Stored data entries

· · ·

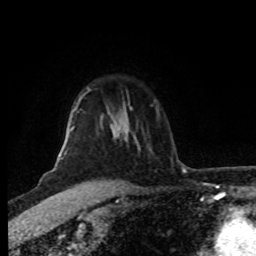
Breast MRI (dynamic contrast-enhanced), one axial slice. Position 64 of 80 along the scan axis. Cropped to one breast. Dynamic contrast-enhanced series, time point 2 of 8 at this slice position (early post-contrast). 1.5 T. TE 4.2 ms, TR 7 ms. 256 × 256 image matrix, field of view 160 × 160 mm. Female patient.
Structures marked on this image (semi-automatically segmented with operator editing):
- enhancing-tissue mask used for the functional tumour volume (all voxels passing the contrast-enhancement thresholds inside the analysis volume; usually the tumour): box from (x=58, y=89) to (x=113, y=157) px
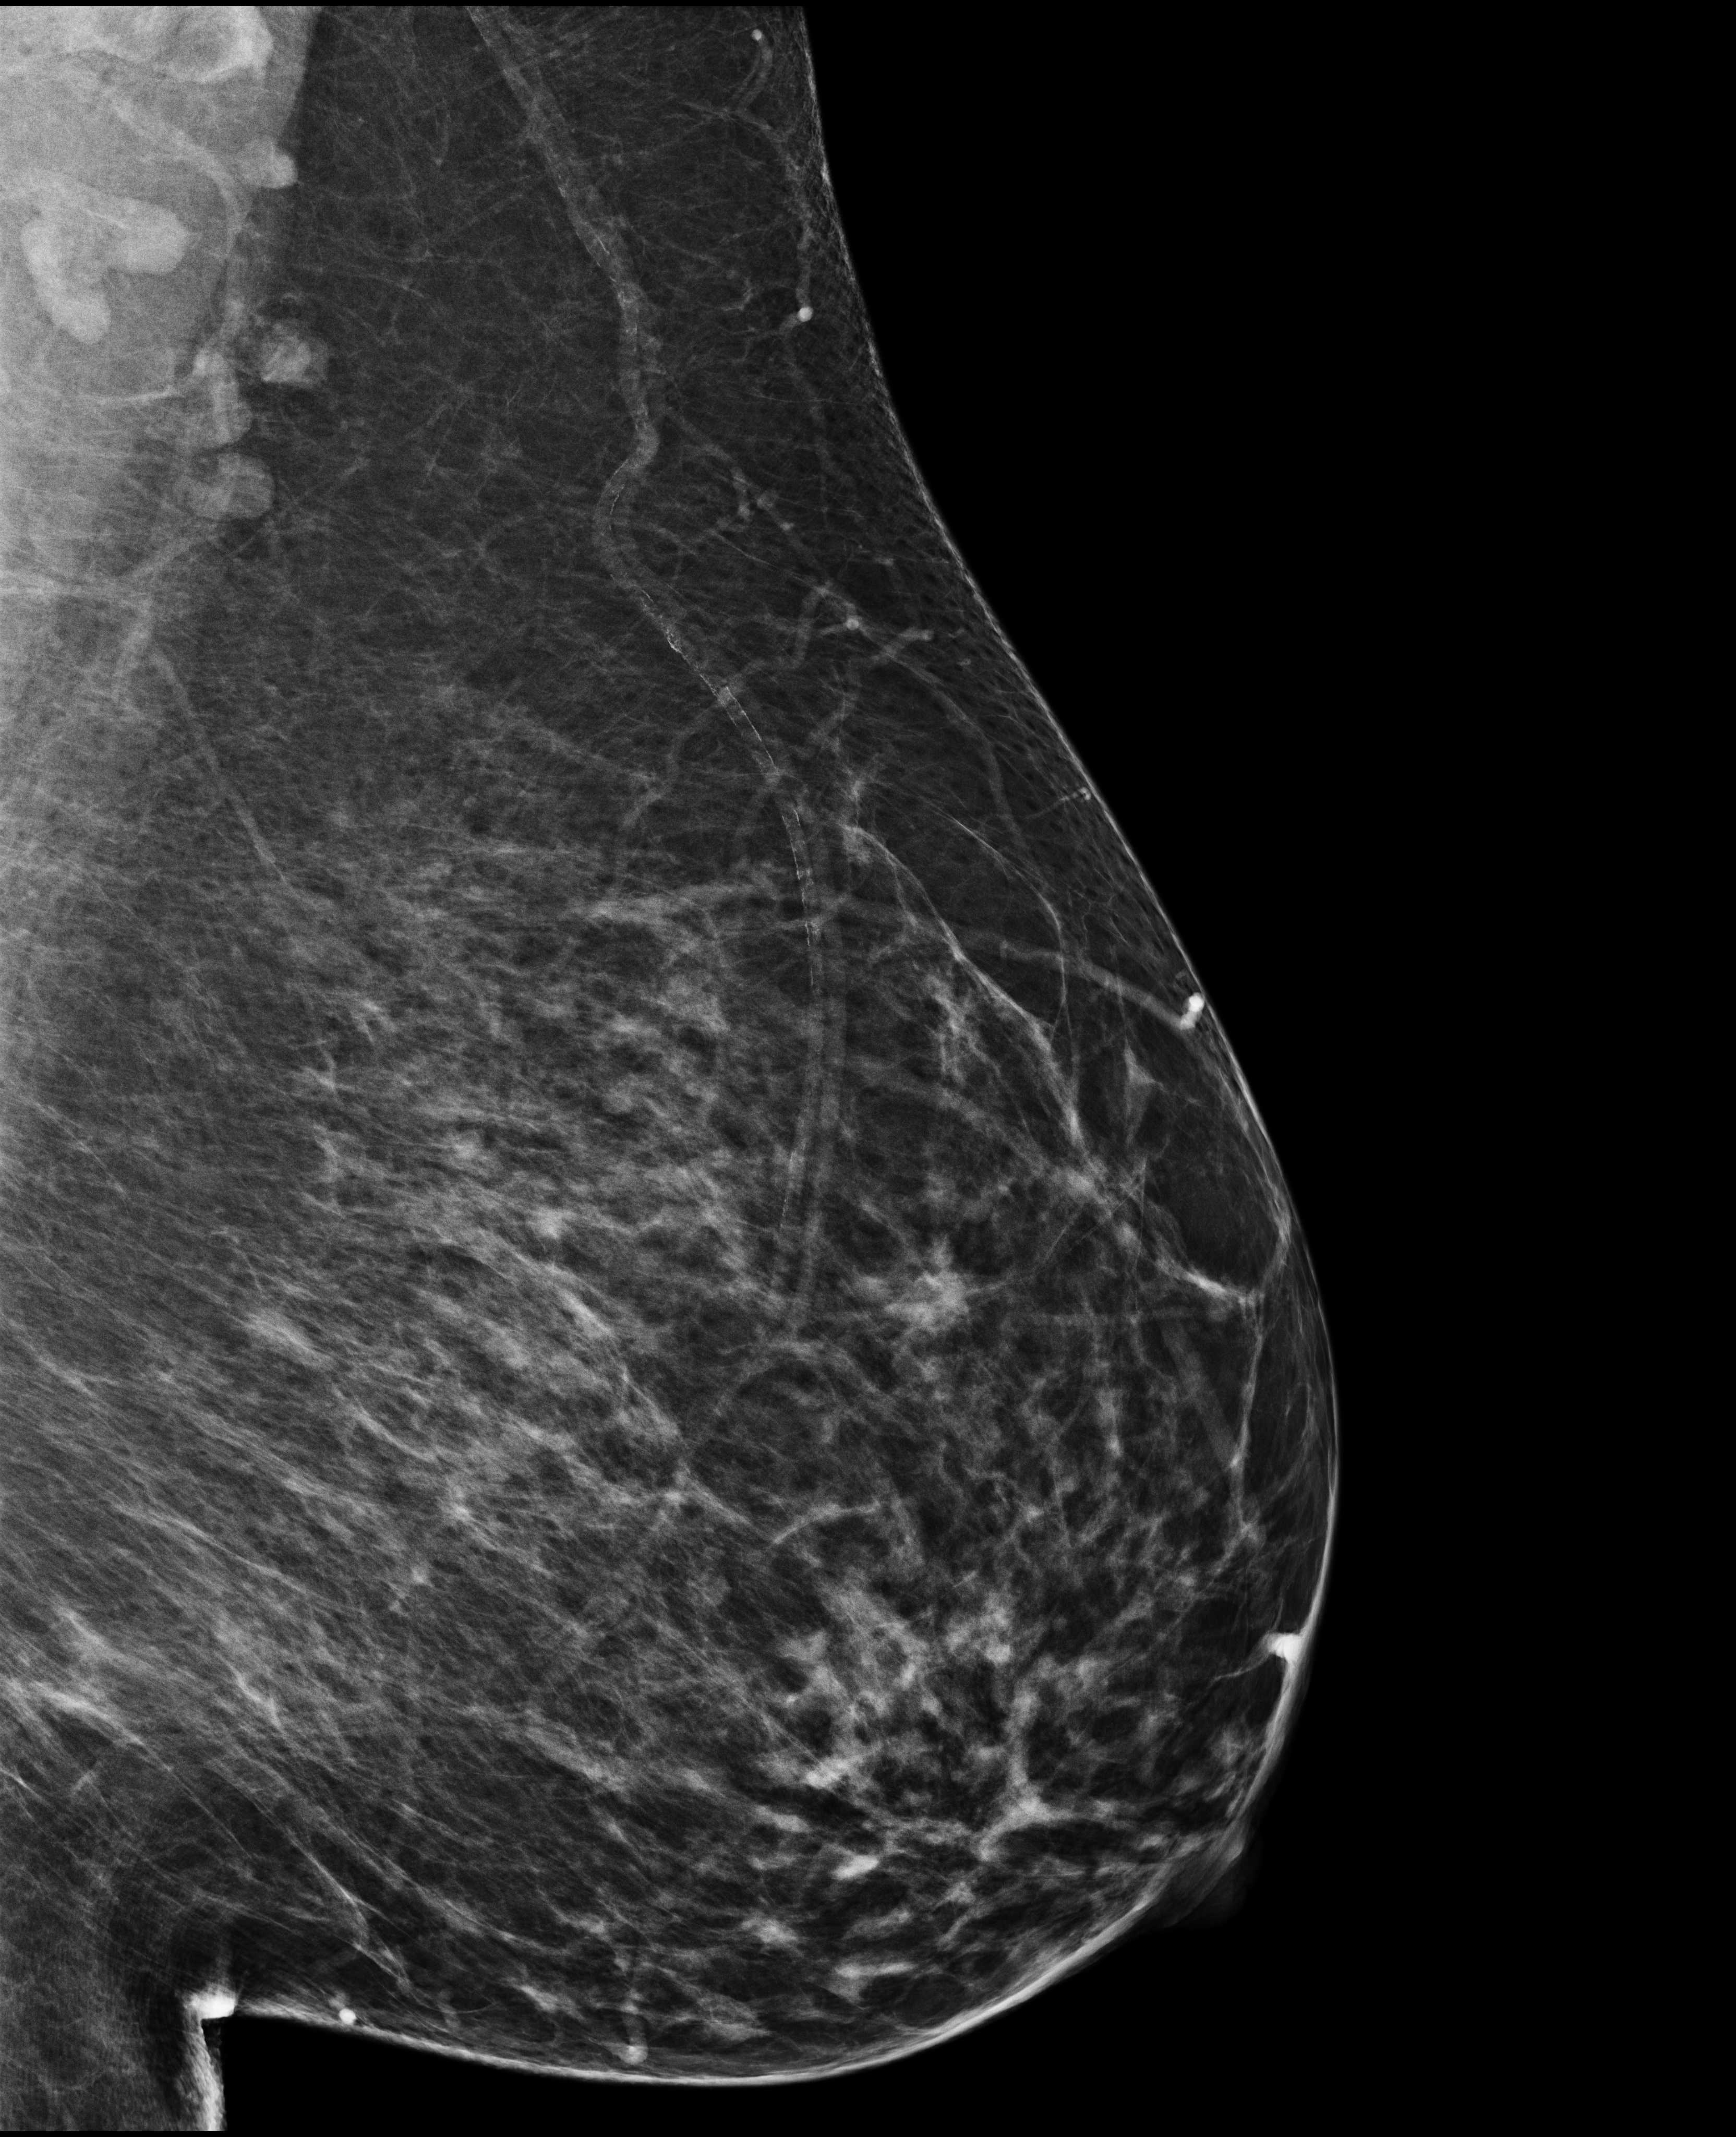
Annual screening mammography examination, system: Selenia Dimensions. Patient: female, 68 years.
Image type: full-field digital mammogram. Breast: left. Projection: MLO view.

· · ·

**What you need to do**
The records above are to be repeated exactly, apart from their pictures.

**Output of the exercise**
Breast MRI (dynamic contrast-enhanced), one axial slice. Position 64 of 80 along the scan axis. Cropped to one breast. Dynamic contrast-enhanced series, time point 2 of 8 at this slice position (early post-contrast). 1.5 T. TE 4.2 ms, TR 7 ms. 256 × 256 image matrix, field of view 160 × 160 mm. Female patient.
Structures marked on this image (semi-automatically segmented with operator editing):
- enhancing-tissue mask used for the functional tumour volume (all voxels passing the contrast-enhancement thresholds inside the analysis volume; usually the tumour): box from (x=58, y=89) to (x=113, y=157) px
Annual screening mammography examination, system: Selenia Dimensions. Patient: female, 68 years.
Image type: full-field digital mammogram. Breast: left. Projection: MLO view.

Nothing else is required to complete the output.